Spironolactone can improve endothelial dysfunction in the setting of heart failure and diabetes models. However, its beneficial effect in the cardiovascular system is not clear in the setting of non-diabetic renal failure. We conducted this study to investigate whether spironolactone can ameliorate endothelial dysfunction in a 5/6 nephrectomy model, and to determine the underlying mechanism.

Spironolactone could ameliorate endothelial dysfunction in a 5/6 nephrectomy renal failure model through AGEs/Receptor for AGEs (RAGEs) axis inhibition, SIRT3 upregulation, and nicotinamide adenine dinucleotide phosphate oxidase-2 (NOX-2) and its associated intracellular oxidative stress attenuation.

Twenty-four Sprague-Dawley rats were divided into four groups. A renal failure model was created using the 5/6 nephrectomy method. The four groups included: Sham-operation group (Group1), chronic kidney disease (CKD; Group2), CKD + ALT-711 (advanced glycation end products [AGEs] breaker; Group 3), and CKD + spironolactone group (Group4). Acetylcholine (Ach)-mediated vasodilatation responses were compared between the four groups. To investigate the underlying mechanism, we cultured human aortic endothelial cells (HAECs) for in-vitro assays. Differences between two groups were determined with the paired student's t test. Differences between three or more groups were determined through one-way analysis of variance (ANOVA) with post-hoc analysis with LSD method.

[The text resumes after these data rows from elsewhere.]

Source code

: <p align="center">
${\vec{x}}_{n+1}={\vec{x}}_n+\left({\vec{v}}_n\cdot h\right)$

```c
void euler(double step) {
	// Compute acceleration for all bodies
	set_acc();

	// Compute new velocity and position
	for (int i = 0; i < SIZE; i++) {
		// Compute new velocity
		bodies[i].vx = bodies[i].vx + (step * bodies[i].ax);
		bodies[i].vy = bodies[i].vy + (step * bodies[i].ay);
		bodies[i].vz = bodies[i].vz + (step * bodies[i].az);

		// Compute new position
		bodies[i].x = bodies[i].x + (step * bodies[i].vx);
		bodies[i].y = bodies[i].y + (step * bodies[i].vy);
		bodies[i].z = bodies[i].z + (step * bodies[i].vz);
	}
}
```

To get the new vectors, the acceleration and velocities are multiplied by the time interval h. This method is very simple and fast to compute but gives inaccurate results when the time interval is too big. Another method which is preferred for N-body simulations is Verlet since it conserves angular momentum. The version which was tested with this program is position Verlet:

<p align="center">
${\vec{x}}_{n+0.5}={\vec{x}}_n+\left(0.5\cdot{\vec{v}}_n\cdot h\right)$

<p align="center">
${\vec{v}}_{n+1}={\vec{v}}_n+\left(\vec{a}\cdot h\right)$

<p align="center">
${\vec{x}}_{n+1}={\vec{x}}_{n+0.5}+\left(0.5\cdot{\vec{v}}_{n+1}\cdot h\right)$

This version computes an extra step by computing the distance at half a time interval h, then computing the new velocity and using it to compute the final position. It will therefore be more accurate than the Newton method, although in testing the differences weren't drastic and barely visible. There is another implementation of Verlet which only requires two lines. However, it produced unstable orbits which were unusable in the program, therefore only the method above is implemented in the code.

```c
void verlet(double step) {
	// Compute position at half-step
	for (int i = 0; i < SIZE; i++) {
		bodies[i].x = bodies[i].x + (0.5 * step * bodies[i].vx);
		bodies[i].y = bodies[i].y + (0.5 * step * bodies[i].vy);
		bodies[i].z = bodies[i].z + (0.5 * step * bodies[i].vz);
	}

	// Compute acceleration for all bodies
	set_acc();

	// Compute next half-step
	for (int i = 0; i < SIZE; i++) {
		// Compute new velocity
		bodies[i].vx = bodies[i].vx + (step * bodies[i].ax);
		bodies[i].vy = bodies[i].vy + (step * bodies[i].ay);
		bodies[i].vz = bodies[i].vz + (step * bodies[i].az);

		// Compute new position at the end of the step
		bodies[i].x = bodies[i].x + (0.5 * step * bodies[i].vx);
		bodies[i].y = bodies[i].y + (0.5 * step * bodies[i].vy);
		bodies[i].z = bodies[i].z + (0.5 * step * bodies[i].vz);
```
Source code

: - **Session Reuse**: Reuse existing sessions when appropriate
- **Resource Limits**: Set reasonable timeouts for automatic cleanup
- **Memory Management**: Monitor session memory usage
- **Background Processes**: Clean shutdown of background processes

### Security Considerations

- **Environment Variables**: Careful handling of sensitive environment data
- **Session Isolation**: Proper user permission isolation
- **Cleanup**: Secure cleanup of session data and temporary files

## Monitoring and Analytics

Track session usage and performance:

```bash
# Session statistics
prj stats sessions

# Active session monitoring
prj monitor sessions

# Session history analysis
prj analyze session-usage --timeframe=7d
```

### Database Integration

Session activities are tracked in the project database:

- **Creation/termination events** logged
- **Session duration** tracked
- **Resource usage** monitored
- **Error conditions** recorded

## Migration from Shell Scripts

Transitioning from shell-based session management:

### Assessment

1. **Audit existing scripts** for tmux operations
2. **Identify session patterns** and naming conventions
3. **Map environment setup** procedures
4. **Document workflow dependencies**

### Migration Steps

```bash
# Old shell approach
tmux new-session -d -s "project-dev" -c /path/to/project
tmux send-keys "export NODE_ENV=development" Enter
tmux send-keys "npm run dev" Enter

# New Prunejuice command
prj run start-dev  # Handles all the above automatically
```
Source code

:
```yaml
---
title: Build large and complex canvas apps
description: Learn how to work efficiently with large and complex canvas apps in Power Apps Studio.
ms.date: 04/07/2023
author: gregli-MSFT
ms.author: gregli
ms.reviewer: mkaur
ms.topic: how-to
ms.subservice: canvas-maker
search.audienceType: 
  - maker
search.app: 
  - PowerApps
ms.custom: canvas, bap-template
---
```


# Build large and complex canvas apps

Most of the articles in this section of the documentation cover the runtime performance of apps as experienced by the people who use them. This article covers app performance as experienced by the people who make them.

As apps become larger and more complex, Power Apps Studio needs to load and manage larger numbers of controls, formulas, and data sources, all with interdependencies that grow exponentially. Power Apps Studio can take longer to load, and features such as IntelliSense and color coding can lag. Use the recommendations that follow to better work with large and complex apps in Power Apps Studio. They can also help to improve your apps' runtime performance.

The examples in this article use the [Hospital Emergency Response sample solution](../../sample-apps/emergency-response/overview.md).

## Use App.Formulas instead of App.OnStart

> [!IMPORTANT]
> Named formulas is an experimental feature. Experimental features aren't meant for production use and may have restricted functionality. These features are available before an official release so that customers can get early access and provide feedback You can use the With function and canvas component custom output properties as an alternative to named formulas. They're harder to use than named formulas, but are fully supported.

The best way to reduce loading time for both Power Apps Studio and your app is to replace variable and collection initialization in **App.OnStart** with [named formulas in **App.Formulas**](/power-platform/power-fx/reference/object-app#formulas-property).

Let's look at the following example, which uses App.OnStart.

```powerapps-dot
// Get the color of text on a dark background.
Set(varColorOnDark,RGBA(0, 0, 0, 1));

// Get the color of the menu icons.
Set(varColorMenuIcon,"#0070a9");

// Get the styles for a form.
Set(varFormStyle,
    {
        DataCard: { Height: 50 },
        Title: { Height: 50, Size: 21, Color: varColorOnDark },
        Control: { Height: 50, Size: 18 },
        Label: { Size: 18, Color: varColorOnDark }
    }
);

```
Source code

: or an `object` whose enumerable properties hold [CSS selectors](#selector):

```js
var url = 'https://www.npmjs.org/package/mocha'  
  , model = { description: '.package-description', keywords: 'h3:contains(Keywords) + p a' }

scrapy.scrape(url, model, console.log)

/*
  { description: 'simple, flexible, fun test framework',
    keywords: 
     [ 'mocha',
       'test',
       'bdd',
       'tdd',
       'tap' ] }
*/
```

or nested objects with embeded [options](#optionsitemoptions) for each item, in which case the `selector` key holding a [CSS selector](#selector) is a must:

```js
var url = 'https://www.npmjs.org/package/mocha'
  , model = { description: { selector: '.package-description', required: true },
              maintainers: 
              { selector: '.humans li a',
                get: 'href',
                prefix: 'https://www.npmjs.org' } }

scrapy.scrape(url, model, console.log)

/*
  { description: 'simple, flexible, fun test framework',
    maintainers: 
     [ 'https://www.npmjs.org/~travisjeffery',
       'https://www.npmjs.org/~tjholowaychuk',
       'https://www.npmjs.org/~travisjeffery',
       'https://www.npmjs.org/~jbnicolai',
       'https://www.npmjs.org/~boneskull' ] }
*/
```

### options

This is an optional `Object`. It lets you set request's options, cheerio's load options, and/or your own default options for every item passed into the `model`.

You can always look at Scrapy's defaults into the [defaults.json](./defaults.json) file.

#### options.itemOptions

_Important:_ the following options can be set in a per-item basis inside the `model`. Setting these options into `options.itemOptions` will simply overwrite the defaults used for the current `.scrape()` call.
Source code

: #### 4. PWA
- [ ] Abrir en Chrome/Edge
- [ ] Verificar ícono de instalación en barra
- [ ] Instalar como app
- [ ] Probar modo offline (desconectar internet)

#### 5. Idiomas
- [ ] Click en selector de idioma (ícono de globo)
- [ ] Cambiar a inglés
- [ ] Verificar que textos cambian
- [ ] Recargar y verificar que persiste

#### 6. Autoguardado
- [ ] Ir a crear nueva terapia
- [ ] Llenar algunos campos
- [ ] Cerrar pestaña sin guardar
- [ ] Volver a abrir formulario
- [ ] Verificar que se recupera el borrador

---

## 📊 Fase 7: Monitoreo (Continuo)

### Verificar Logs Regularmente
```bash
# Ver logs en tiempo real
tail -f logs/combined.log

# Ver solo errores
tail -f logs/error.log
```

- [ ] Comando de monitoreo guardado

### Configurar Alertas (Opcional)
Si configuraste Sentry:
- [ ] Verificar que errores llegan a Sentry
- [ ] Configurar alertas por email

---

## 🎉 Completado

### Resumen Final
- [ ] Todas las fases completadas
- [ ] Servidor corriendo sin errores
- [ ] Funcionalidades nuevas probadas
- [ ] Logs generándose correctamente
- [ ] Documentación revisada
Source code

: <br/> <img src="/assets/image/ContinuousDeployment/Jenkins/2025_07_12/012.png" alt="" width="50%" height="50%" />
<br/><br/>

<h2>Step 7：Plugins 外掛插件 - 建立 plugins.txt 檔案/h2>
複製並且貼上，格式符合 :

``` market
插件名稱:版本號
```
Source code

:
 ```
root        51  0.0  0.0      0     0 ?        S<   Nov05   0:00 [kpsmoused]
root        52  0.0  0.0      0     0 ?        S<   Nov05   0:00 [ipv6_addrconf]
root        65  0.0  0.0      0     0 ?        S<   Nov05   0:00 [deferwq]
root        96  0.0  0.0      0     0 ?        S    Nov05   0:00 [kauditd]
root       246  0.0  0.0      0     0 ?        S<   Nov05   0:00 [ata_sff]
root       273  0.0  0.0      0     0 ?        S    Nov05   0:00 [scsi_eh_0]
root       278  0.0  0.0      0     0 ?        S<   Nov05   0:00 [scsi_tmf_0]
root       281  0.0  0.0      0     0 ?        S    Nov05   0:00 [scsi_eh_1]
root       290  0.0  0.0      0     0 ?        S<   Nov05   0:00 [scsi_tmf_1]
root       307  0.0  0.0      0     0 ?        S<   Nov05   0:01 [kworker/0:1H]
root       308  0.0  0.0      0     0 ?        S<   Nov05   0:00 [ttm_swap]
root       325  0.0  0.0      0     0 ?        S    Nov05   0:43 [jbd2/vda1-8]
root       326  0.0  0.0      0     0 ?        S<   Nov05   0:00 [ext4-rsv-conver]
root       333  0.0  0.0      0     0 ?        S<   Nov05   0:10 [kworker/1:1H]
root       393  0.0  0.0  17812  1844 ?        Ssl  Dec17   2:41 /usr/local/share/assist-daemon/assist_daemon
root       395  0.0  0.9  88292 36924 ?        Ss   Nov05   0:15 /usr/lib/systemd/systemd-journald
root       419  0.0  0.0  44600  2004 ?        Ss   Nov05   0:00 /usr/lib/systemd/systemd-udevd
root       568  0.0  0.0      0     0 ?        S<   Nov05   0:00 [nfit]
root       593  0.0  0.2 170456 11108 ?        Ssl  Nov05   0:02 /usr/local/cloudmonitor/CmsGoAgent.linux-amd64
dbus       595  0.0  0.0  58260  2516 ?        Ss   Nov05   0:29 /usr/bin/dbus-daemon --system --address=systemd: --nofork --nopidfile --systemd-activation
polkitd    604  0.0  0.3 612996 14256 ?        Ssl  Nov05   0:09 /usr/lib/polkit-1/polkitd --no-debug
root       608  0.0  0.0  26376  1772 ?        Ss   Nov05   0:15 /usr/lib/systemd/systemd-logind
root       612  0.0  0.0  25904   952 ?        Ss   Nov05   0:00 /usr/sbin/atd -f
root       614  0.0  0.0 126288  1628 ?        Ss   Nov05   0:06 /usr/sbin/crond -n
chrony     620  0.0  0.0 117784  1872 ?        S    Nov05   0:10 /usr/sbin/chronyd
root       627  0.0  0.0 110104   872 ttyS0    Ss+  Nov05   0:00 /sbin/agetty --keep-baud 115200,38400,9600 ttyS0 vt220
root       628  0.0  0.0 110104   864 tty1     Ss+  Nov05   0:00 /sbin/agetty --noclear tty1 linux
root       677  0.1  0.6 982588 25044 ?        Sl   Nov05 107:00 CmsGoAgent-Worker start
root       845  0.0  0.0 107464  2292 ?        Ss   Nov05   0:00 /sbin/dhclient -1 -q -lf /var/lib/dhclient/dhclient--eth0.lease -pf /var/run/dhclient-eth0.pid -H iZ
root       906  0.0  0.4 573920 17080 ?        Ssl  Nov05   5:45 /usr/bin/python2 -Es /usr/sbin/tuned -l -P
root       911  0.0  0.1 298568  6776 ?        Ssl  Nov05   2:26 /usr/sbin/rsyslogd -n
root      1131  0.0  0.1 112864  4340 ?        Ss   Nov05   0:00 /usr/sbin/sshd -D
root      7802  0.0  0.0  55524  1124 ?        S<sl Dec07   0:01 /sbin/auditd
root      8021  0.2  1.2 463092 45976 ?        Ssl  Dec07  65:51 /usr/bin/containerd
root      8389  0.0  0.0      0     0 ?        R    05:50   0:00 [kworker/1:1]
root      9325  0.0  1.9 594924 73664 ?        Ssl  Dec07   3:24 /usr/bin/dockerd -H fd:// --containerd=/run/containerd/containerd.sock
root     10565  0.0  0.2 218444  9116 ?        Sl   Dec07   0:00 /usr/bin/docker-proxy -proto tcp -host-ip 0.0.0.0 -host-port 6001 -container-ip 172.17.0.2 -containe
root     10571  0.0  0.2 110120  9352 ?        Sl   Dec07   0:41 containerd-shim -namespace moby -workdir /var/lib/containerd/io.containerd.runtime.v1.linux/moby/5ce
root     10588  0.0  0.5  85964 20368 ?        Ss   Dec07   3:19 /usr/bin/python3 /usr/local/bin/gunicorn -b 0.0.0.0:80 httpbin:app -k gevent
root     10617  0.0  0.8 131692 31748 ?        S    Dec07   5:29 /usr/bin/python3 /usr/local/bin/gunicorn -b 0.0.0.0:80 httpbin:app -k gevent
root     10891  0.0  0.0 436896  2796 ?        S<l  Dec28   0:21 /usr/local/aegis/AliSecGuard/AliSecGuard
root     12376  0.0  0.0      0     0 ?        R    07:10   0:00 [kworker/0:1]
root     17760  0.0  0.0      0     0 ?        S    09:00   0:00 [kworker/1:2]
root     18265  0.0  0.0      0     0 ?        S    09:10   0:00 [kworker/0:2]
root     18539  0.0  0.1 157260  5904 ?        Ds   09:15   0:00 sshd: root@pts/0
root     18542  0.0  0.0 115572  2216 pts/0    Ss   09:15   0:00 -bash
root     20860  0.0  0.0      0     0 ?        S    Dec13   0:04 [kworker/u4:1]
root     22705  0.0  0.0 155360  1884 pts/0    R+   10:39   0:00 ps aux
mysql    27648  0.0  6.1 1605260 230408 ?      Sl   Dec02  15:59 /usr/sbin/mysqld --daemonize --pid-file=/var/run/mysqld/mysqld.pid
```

Compared with Group 1, Group 2 has a significantly impaired Ach-mediated vasodilatation response. Group 3 and 4 exhibited improved vasoreactivity responses. To determine the underlying mechanism, we performed an in-vitro study using cultured HAECs. We noted significant sirtuin-3 (SIRT3) protein downregulation, reduced phosphorylation of endothelial nitric oxide synthase at serine 1177 (p-eNOS), and increased intracellular oxidative stress in cultured HAECs treated with AGEs (200 μg/mL). These effects were counter-regulated when cultured HAECs were pretreated with spironolactone (10 μM). Furthermore, the increased p-eNOS production by spironolactone was abrogated when the HAECs were pretreated with tenolvin (1 μM), a SIRT3 inhibitor. Conclusions: Spironolactone could ameliorate endothelial dysfunction in a 5/6 nephrectomy renal failure model through AGEs/Receptor for AGEs (RAGEs) axis inhibition, SIRT3 upregulation, and nicotinamide adenine dinucleotide phosphate oxidase-2 (NOX-2) and its associated intracellular oxidative stress attenuation.